Sample Letter to Education and Public Outreach: Opportunities in Education and Public Outreach in Earth and Space Science (EPOESS)
National Aeronautics and Space Administration (NASA)
Research Opportunities in Space and Earth Sciences (ROSES-2013)
Dear EPOESS Committee Members,
Consistent with the ROSES EPOESS goals of Strengthen (NASA and the Nation’s future workforce), Attract (and retain students in STEM disciplines), and Engage (through hands-on, interactive educational activities), as well outreach to underserved and underrepresented in the STEM professions, Borderland Ecology and Earth Sciences (BEES) will engage rural students in the borderland communities outside Las Cruces, New Mexico through a 3-year, intensive, spring training and summer learning program. Specifically, we will target 1st – 12th vulnerable children in poverty (predominantly Hispanic and English Second Language Learners),who currently have little or no access to high quality Earth Science educational programs through community center involvement and even reaching into impoverished communities (colonias) without access to such programs by means of a mobile, interactive learning lab.
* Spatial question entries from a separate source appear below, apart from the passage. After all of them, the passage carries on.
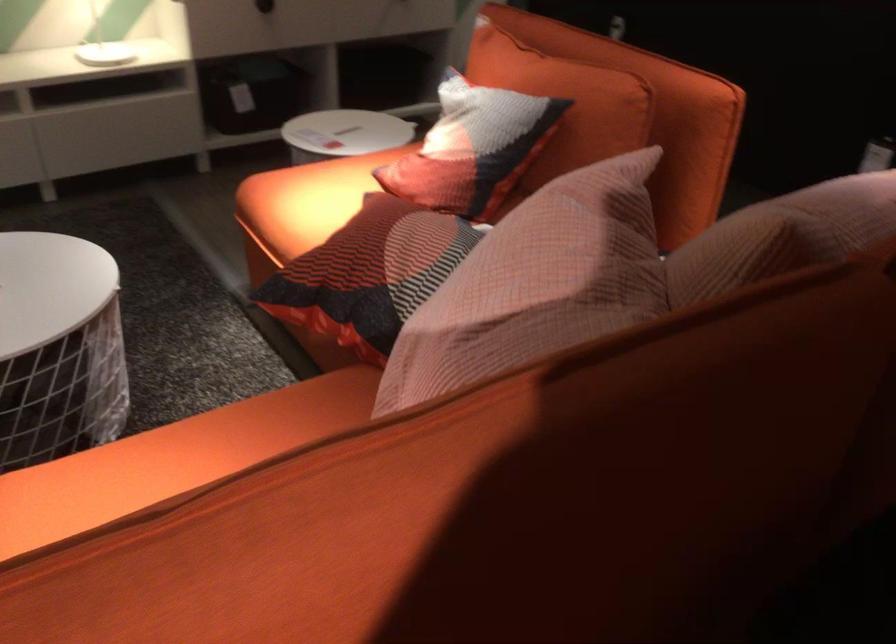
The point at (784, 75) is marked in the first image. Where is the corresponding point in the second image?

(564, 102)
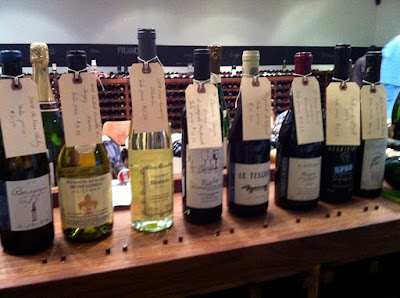
The image size is (400, 298). In order to click on black border going across wall in this screenshot , I will do `click(24, 47)`, `click(102, 49)`, `click(125, 59)`, `click(168, 52)`, `click(271, 52)`, `click(323, 51)`, `click(357, 51)`.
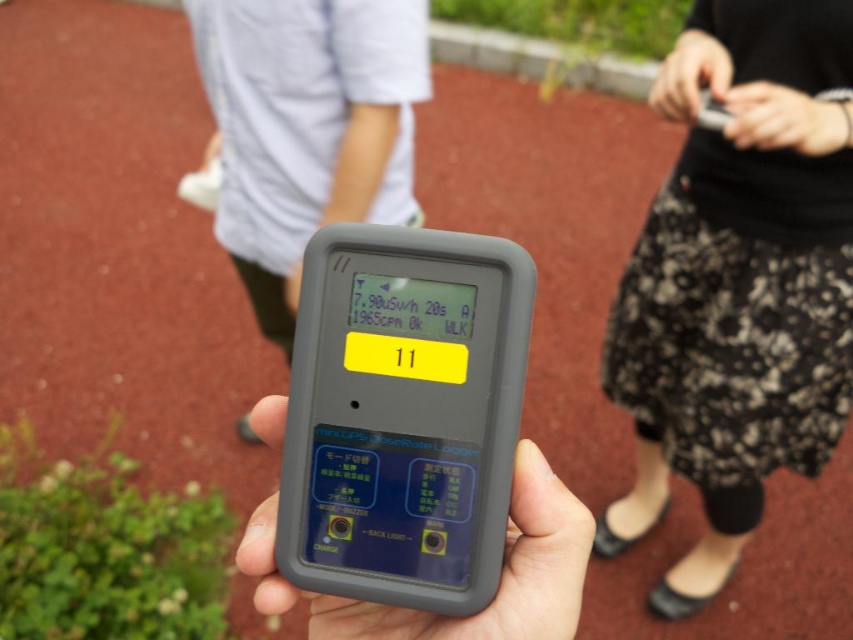
The width and height of the screenshot is (853, 640). Describe the element at coordinates (738, 282) in the screenshot. I see `black lace skirt at lower right` at that location.

Does black lace skirt at lower right have a lesser height compared to black rubberized device at center?

No, black lace skirt at lower right is not shorter than black rubberized device at center.

Is point (744, 52) farther from camera compared to point (454, 621)?

Yes.

Where is `black lace skirt at lower right`? Image resolution: width=853 pixels, height=640 pixels. black lace skirt at lower right is located at coordinates (738, 282).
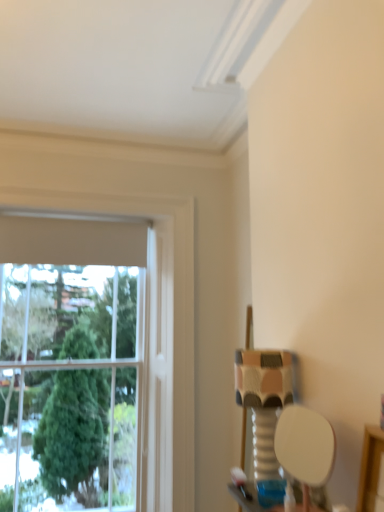
Image resolution: width=384 pixels, height=512 pixels. What do you see at coordinates (170, 364) in the screenshot?
I see `clear glass window at left` at bounding box center [170, 364].

Find the location of `clear glass window at left`. clear glass window at left is located at coordinates (170, 364).

Where is `clear glass window at left`? clear glass window at left is located at coordinates (170, 364).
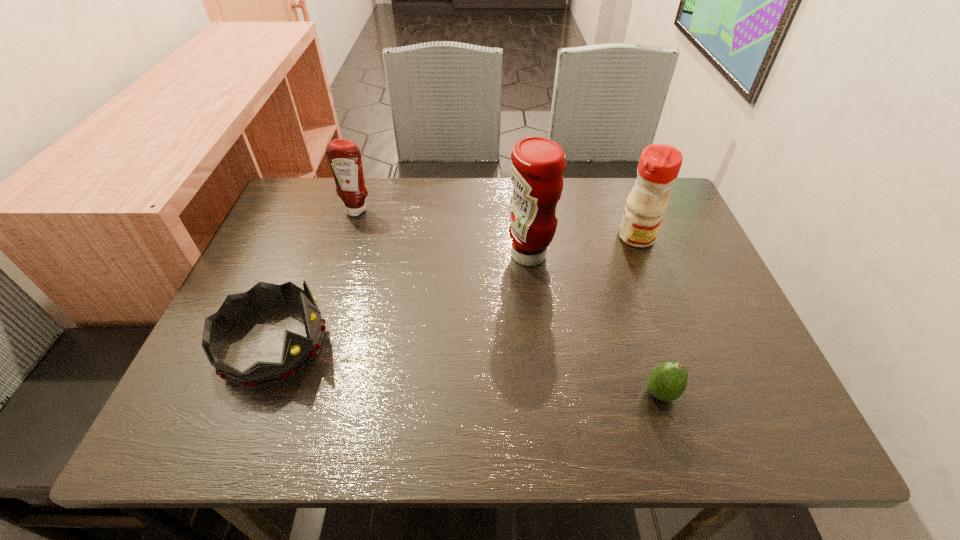
The height and width of the screenshot is (540, 960). In order to click on vacant space at the near left corner in this screenshot , I will do `click(254, 443)`.

Find the location of a particular element. free space at the far right corner is located at coordinates (620, 178).

Locate an element on the screen. The width and height of the screenshot is (960, 540). blank region between the second shortest object and the third object from left to right is located at coordinates (401, 299).

Where is `vacant area that lies between the tiara and the third shortest object`? The height and width of the screenshot is (540, 960). vacant area that lies between the tiara and the third shortest object is located at coordinates (315, 277).

Locate an element on the screen. This screenshot has height=540, width=960. free spot between the farthest object and the avocado is located at coordinates (509, 301).

The image size is (960, 540). I want to click on vacant region between the tiara and the second condiment from right to left, so click(x=401, y=299).

The height and width of the screenshot is (540, 960). I want to click on free area in between the shortest object and the tiara, so click(467, 368).

This screenshot has width=960, height=540. I want to click on vacant space that's between the rightmost condiment and the second shortest object, so coord(455,290).

Locate an element on the screen. This screenshot has height=540, width=960. free space between the avocado and the leftmost condiment is located at coordinates (509, 301).

Locate an element on the screen. empty location between the third object from left to right and the avocado is located at coordinates (594, 324).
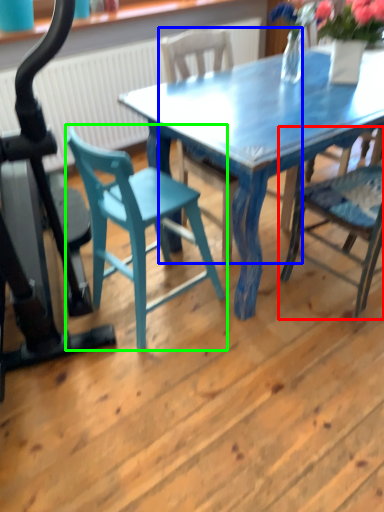
Question: Based on their relative distances, which object is nearer to chair (highlighted by a red box)? Choose from chair (highlighted by a blue box) and chair (highlighted by a green box).

Choices:
 (A) chair
 (B) chair

Answer: (B)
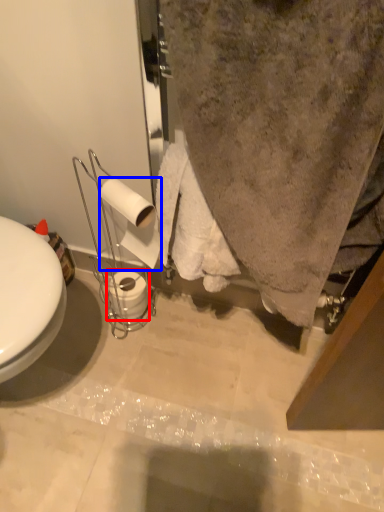
Question: Among these objects, which one is farthest to the camera, toilet paper (highlighted by a red box) or toilet paper (highlighted by a blue box)?

Choices:
 (A) toilet paper
 (B) toilet paper

Answer: (A)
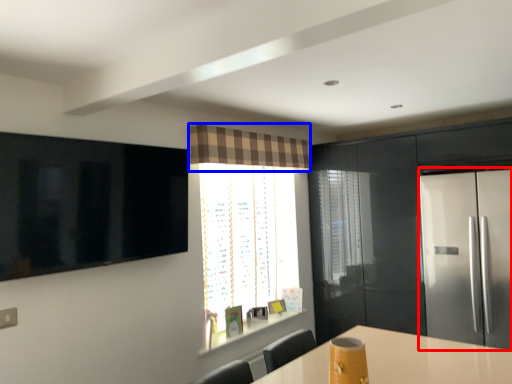
Question: Among these objects, which one is nearest to the camera, fridge (highlighted by a red box) or curtain (highlighted by a blue box)?

Choices:
 (A) fridge
 (B) curtain

Answer: (A)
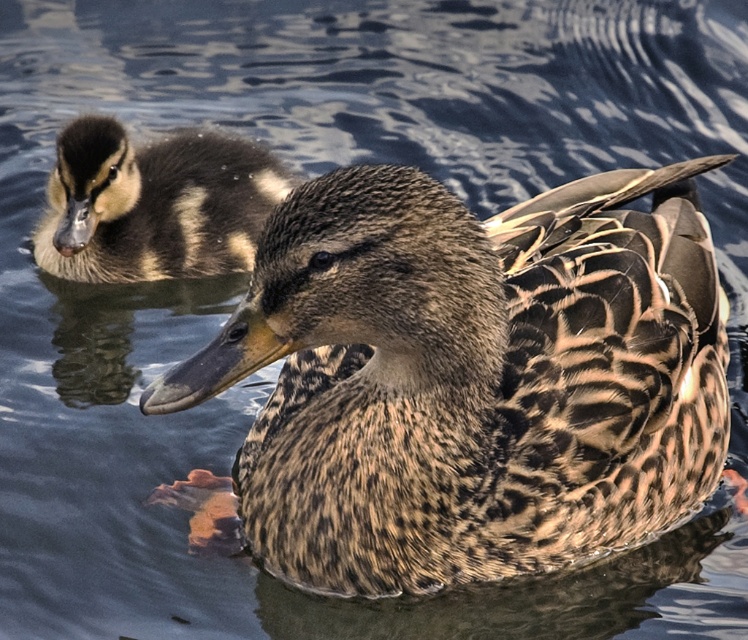
You are a photographer aiming to capture a clear photo of both the brown speckled duck at center and the brown speckled duckling at upper left. However, the foreground duck is blocking the view of the duckling. Can you adjust your position to see the duckling behind the duck at center?

The brown speckled duck at center is in front of the brown speckled duckling at upper left, so moving your position slightly to the side might allow you to see the duckling behind the duck.

You are a birdwatcher trying to locate the brown speckled duck at center in the image. Can you tell me its exact coordinates?

The brown speckled duck at center is located at coordinates point (468, 378).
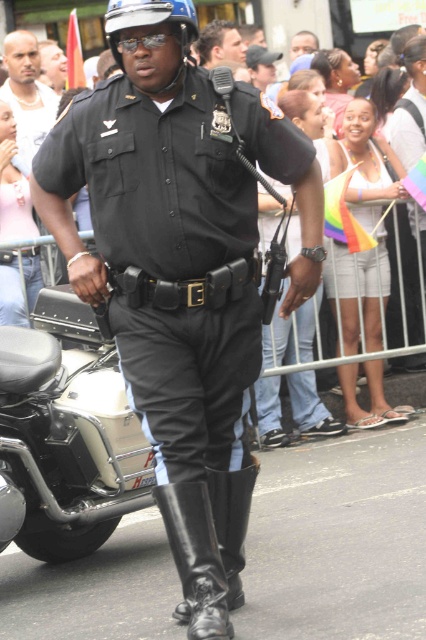
You are a photographer trying to capture a clear shot of both the matte black uniform at center and the black leather boot at center in the scene. Since you want to ensure both are fully visible in your photo, which object should you focus on first to frame the shot properly?

The matte black uniform at center is much taller than the black leather boot at center, so you should focus on framing the matte black uniform at center first to ensure it fits within the shot, then adjust to include the smaller black leather boot at center.

You are a photographer trying to capture a closeup shot of the police officer. You have a camera with a 10 cm wide lens. The officer is wearing a black leather boot at lower center and smooth skin at center. Which part of the officer can you focus on without the lens width being an issue?

The black leather boot at lower center has a width less than smooth skin at center, so focusing on the black leather boot at lower center would be better since it requires less width than the 10 cm lens allows.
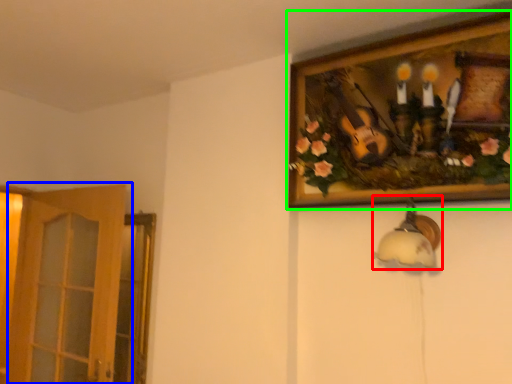
Question: Which object is the closest to the lamp (highlighted by a red box)? Choose among these: door (highlighted by a blue box) or picture frame (highlighted by a green box).

Choices:
 (A) door
 (B) picture frame

Answer: (B)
Data analysis, planning, and interactive web support and public outreach will occur year-round.
The Principal investigator is REDACTED who has led successful, science-based programs such as the SEMAA (Science Engineering, Mathematics, and Aerospace Academy), and Academies for Young Scientists. Our project has developed a three tiered, complimentary approach that targets students (for awareness of career opportunities in earth sciences), teachers (to carry on inquiry-based methods to their students when the project ends), and a web component (for engagement and data sharing/comparison between students and their instructors across the globe by the third year).
BEES will provide an innovative, hands-on, and career-aware program that emphasizes inquiry and scientific method, hypothesis development, and sound scientific method in testing, data collection, analysis, and control. With global climate and ecological challenges as a focal point – challenges too familiar in underrepresented communities in the region – we will create awareness within students not only of their potential to pursue STEM fields and its relation to Earth Science, but also how their community contributes to and interacts with other communities on a global level. That is, that even seemingly isolated systems contribute to a “whole earth” climate. This awareness and interaction with local teachers and others across the globe will, we believe, empower students with a greater understanding of their interaction with the planet as a whole.
Research questions pertaining to career expectations, students’ valuation of themselves and their community, and understanding of inquiry-based scientific method will guide the development, implementation, and evaluation of the program over the proposed 3 years of its implementation.